(About this exercise): Scan the entries below. List each line with "service".

++++++++

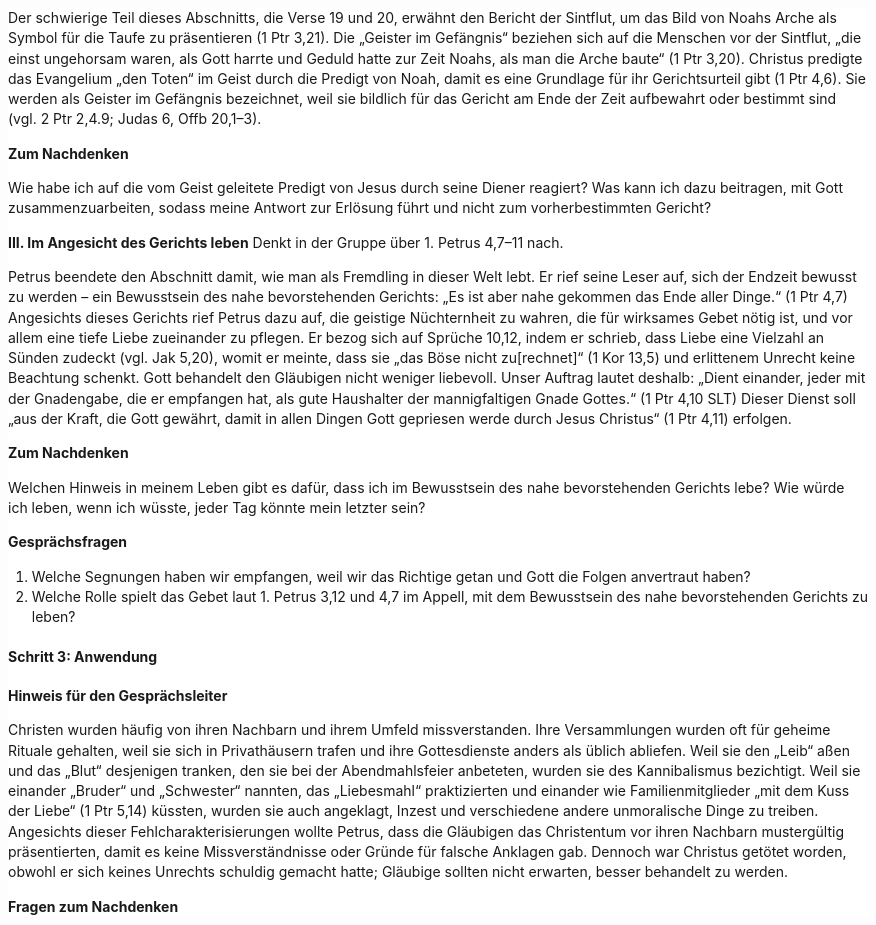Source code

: Der schwierige Teil dieses Abschnitts, die Verse 19 und 20, erwähnt den Bericht der Sintflut, um das Bild von Noahs Arche als Symbol für die Taufe zu präsentieren (1 Ptr 3,21). Die „Geister im Gefängnis“ beziehen sich auf die Menschen vor der Sintflut, „die einst ungehorsam waren, als Gott harrte und Geduld hatte zur Zeit Noahs, als man die Arche baute“ (1 Ptr 3,20). Christus predigte das Evangelium „den Toten“ im Geist durch die Predigt von Noah, damit es eine Grundlage für ihr Gerichtsurteil gibt (1 Ptr 4,6). Sie werden als Geister im Gefängnis bezeichnet, weil sie bildlich für das Gericht am Ende der Zeit aufbewahrt oder bestimmt sind (vgl. 2 Ptr 2,4.9; Judas 6, Offb 20,1–3). 

**Zum Nachdenken** 

Wie habe ich auf die vom Geist geleitete Predigt von Jesus durch seine Diener reagiert? Was kann ich dazu beitragen, mit Gott zusammenzuarbeiten, sodass meine Antwort zur Erlösung führt und nicht zum vorherbestimmten Gericht? 

**III. Im Angesicht des Gerichts leben** Denkt in der Gruppe über 1. Petrus 4,7–11 nach. 

Petrus beendete den Abschnitt damit, wie man als Fremdling in dieser Welt lebt. Er rief seine Leser auf, sich der Endzeit bewusst zu werden – ein Bewusstsein des nahe bevorstehenden Gerichts: „Es ist aber nahe gekommen das Ende aller Dinge.“ (1 Ptr 4,7) Angesichts dieses Gerichts rief Petrus dazu auf, die geistige Nüchternheit zu wahren, die für wirksames Gebet nötig ist, und vor allem eine tiefe Liebe zueinander zu pflegen. Er bezog sich auf Sprüche 10,12, indem er schrieb, dass Liebe eine Vielzahl an Sünden zudeckt (vgl. Jak 5,20), womit er meinte, dass sie „das Böse nicht zu[rechnet]“ (1 Kor 13,5) und erlittenem Unrecht keine Beachtung schenkt. Gott behandelt den Gläubigen nicht weniger liebevoll. Unser Auftrag lautet deshalb: „Dient einander, jeder mit der Gnadengabe, die er empfangen hat, als gute Haushalter der mannigfaltigen Gnade Gottes.“ (1 Ptr 4,10 SLT) Dieser Dienst soll „aus der Kraft, die Gott gewährt, damit in allen Dingen Gott gepriesen werde durch Jesus Christus“ (1 Ptr 4,11) erfolgen. 

**Zum Nachdenken** 

Welchen Hinweis in meinem Leben gibt es dafür, dass ich im Bewusstsein des nahe bevorstehenden Gerichts lebe? Wie würde ich leben, wenn ich wüsste, jeder Tag könnte mein letzter sein? 

**Gesprächsfragen** 

1. Welche Segnungen haben wir empfangen, weil wir das Richtige getan und Gott die Folgen anvertraut haben? 
2. Welche Rolle spielt das Gebet laut 1. Petrus 3,12 und 4,7 im Appell, mit dem Bewusstsein des nahe bevorstehenden Gerichts zu leben?


#### Schritt 3: Anwendung

**Hinweis für den Gesprächsleiter**

Christen wurden häufig von ihren Nachbarn und ihrem Umfeld missverstanden. Ihre Versammlungen wurden oft für geheime Rituale gehalten, weil sie sich in Privathäusern trafen und ihre Gottesdienste anders als üblich abliefen. Weil sie den „Leib“ aßen und das „Blut“ desjenigen tranken, den sie bei der Abendmahlsfeier anbeteten, wurden sie des Kannibalismus bezichtigt. Weil sie einander „Bruder“ und „Schwester“ nannten, das „Liebesmahl“ praktizierten und einander wie Familienmitglieder „mit dem Kuss der Liebe“ (1 Ptr 5,14) küssten, wurden sie auch angeklagt, Inzest und verschiedene andere unmoralische Dinge zu treiben. Angesichts dieser Fehlcharakterisierungen wollte Petrus, dass die Gläubigen das Christentum vor ihren Nachbarn mustergültig präsentierten, damit es keine Missverständnisse oder Gründe für falsche Anklagen gab. Dennoch war Christus getötet worden, obwohl er sich keines Unrechts schuldig gemacht hatte; Gläubige sollten nicht erwarten, besser behandelt zu werden. 

**Fragen zum Nachdenken** 
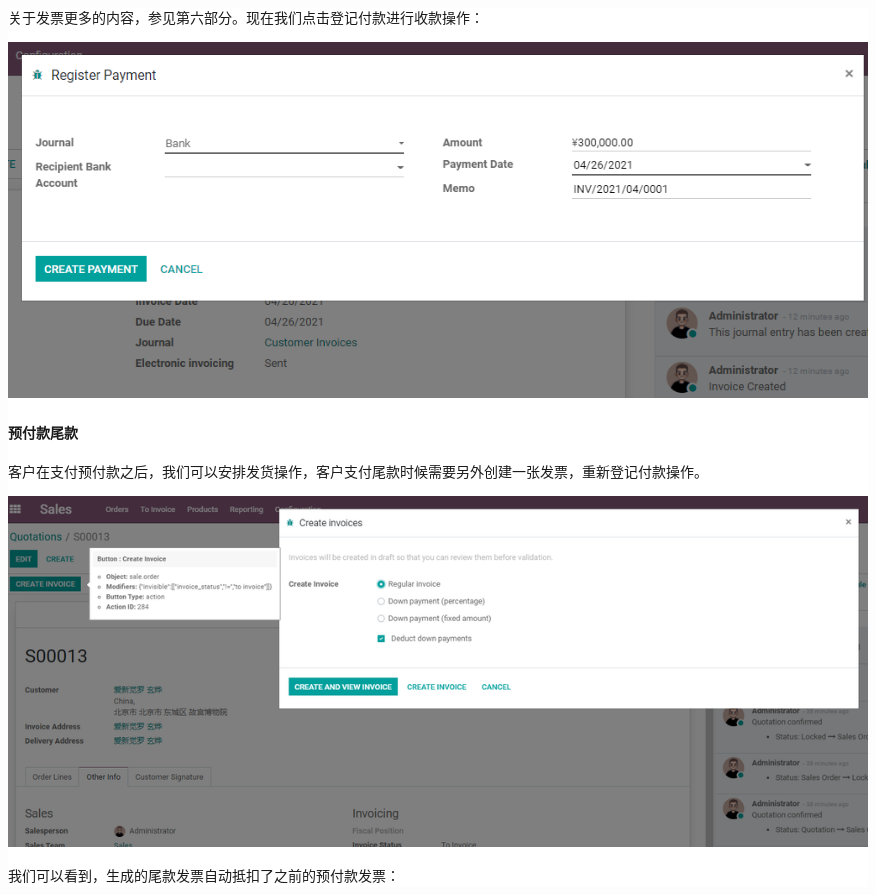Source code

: 关于发票更多的内容，参见第六部分。现在我们点击登记付款进行收款操作：

![25](images/25.png)

#### 预付款尾款

客户在支付预付款之后，我们可以安排发货操作，客户支付尾款时候需要另外创建一张发票，重新登记付款操作。

![26](images/26.png)

我们可以看到，生成的尾款发票自动抵扣了之前的预付款发票：
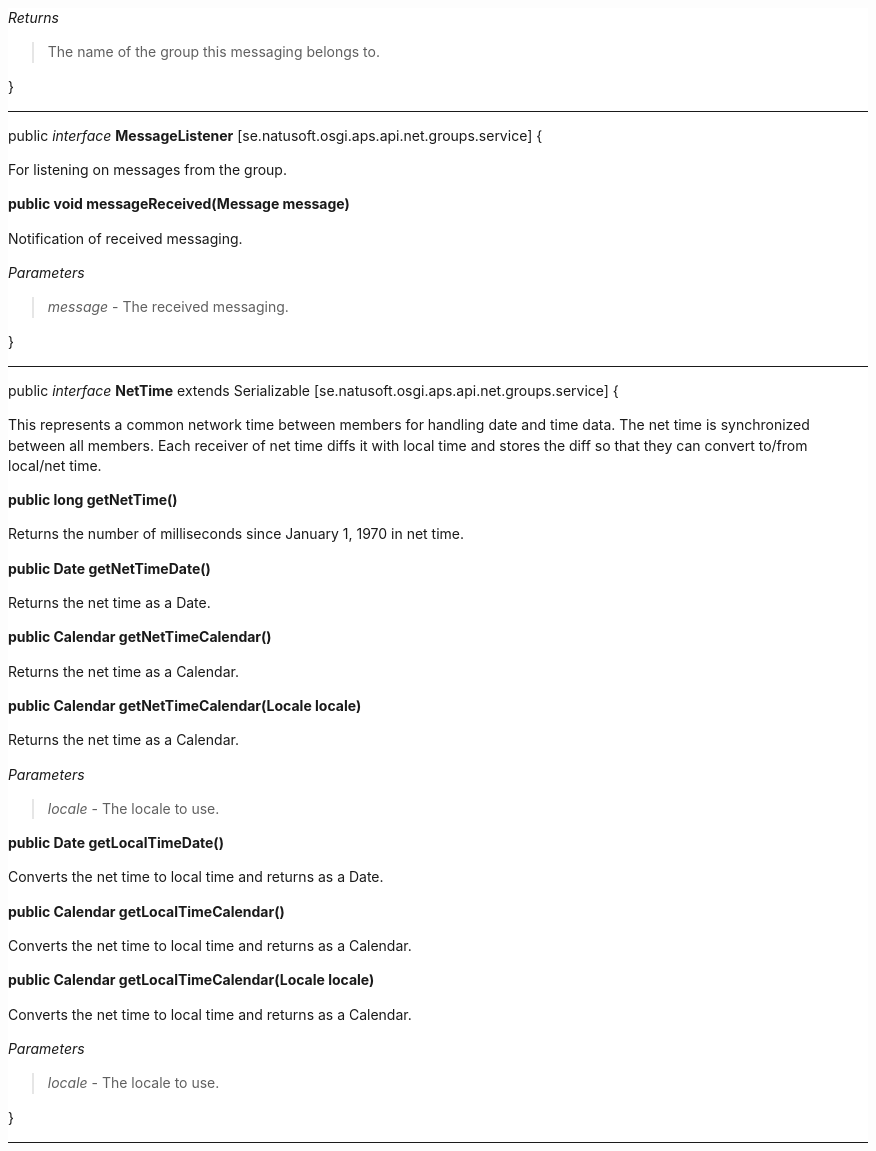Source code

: _Returns_

> The name of the group this messaging belongs to.

}

----

    

public _interface_ __MessageListener__   [se.natusoft.osgi.aps.api.net.groups.service] {

For listening on messages from the group.

__public void messageReceived(Message message)__

Notification of received messaging.

_Parameters_

> _message_ - The received messaging. 

}

----

    

public _interface_ __NetTime__ extends  Serializable    [se.natusoft.osgi.aps.api.net.groups.service] {

This represents a common network time between members for handling date and time data. The net time is synchronized between all members. Each receiver of net time diffs it with local time and stores the diff so that they can convert to/from local/net time.

__public long getNetTime()__

Returns the number of milliseconds since January 1, 1970 in net time.

__public Date getNetTimeDate()__

Returns the net time as a Date.

__public Calendar getNetTimeCalendar()__

Returns the net time as a Calendar.

__public Calendar getNetTimeCalendar(Locale locale)__

Returns the net time as a Calendar.

_Parameters_

> _locale_ - The locale to use. 

__public Date getLocalTimeDate()__

Converts the net time to local time and returns as a Date.

__public Calendar getLocalTimeCalendar()__

Converts the net time to local time and returns as a Calendar.

__public Calendar getLocalTimeCalendar(Locale locale)__

Converts the net time to local time and returns as a Calendar.

_Parameters_

> _locale_ - The locale to use. 

}

----

    


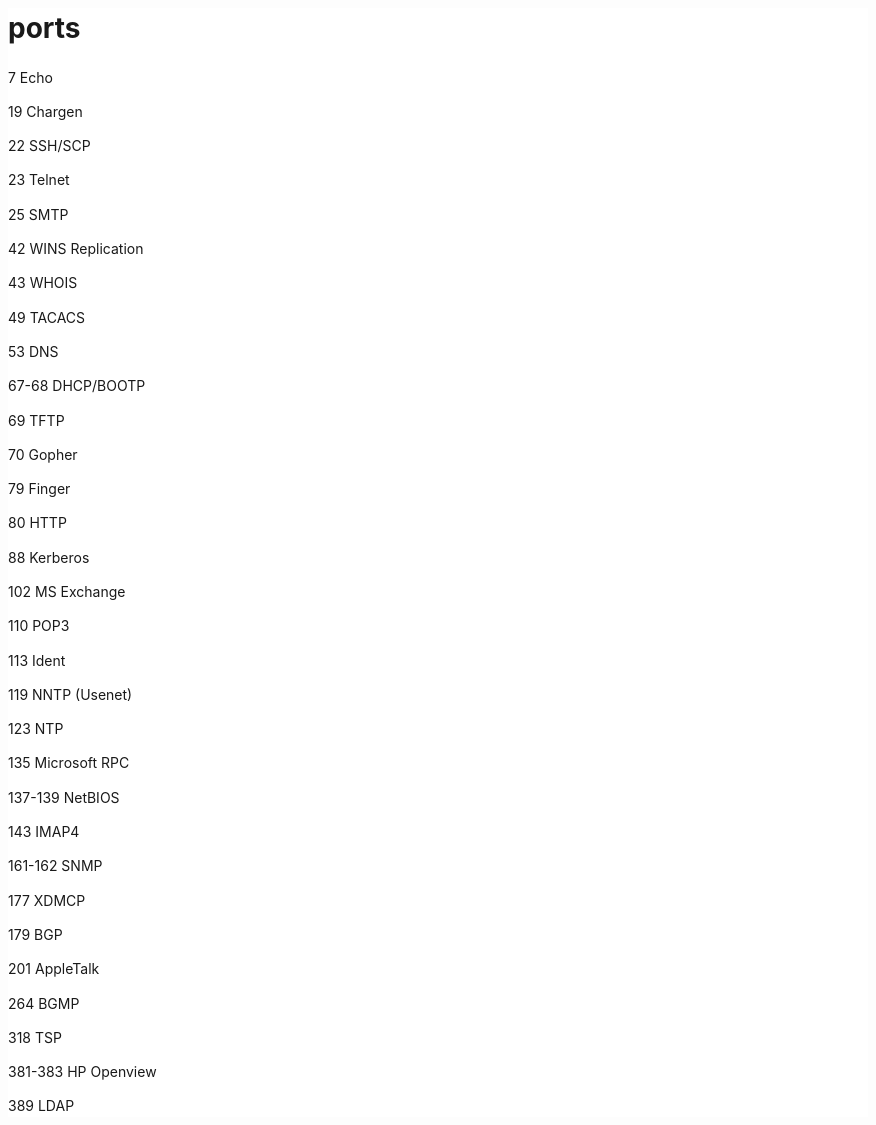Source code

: # ports

7 Echo

19 Chargen

22 SSH/SCP

23 Telnet

25 SMTP

42 WINS Replication

43 WHOIS

49 TACACS

53 DNS

67-68 DHCP/BOOTP

69 TFTP

70 Gopher

79 Finger

80 HTTP

88 Kerberos

102 MS Exchange

110 POP3

113 Ident

119 NNTP (Usenet)

123 NTP

135 Microsoft RPC

137-139 NetBIOS

143 IMAP4

161-162 SNMP

177 XDMCP

179 BGP

201 AppleTalk

264 BGMP

318 TSP

381-383 HP Openview

389 LDAP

++++++++

(Response for this exercise):
public _interface_ __MessageListener__   [se.natusoft.osgi.aps.api.net.groups.service] {
public _interface_ __NetTime__ extends  Serializable    [se.natusoft.osgi.aps.api.net.groups.service] {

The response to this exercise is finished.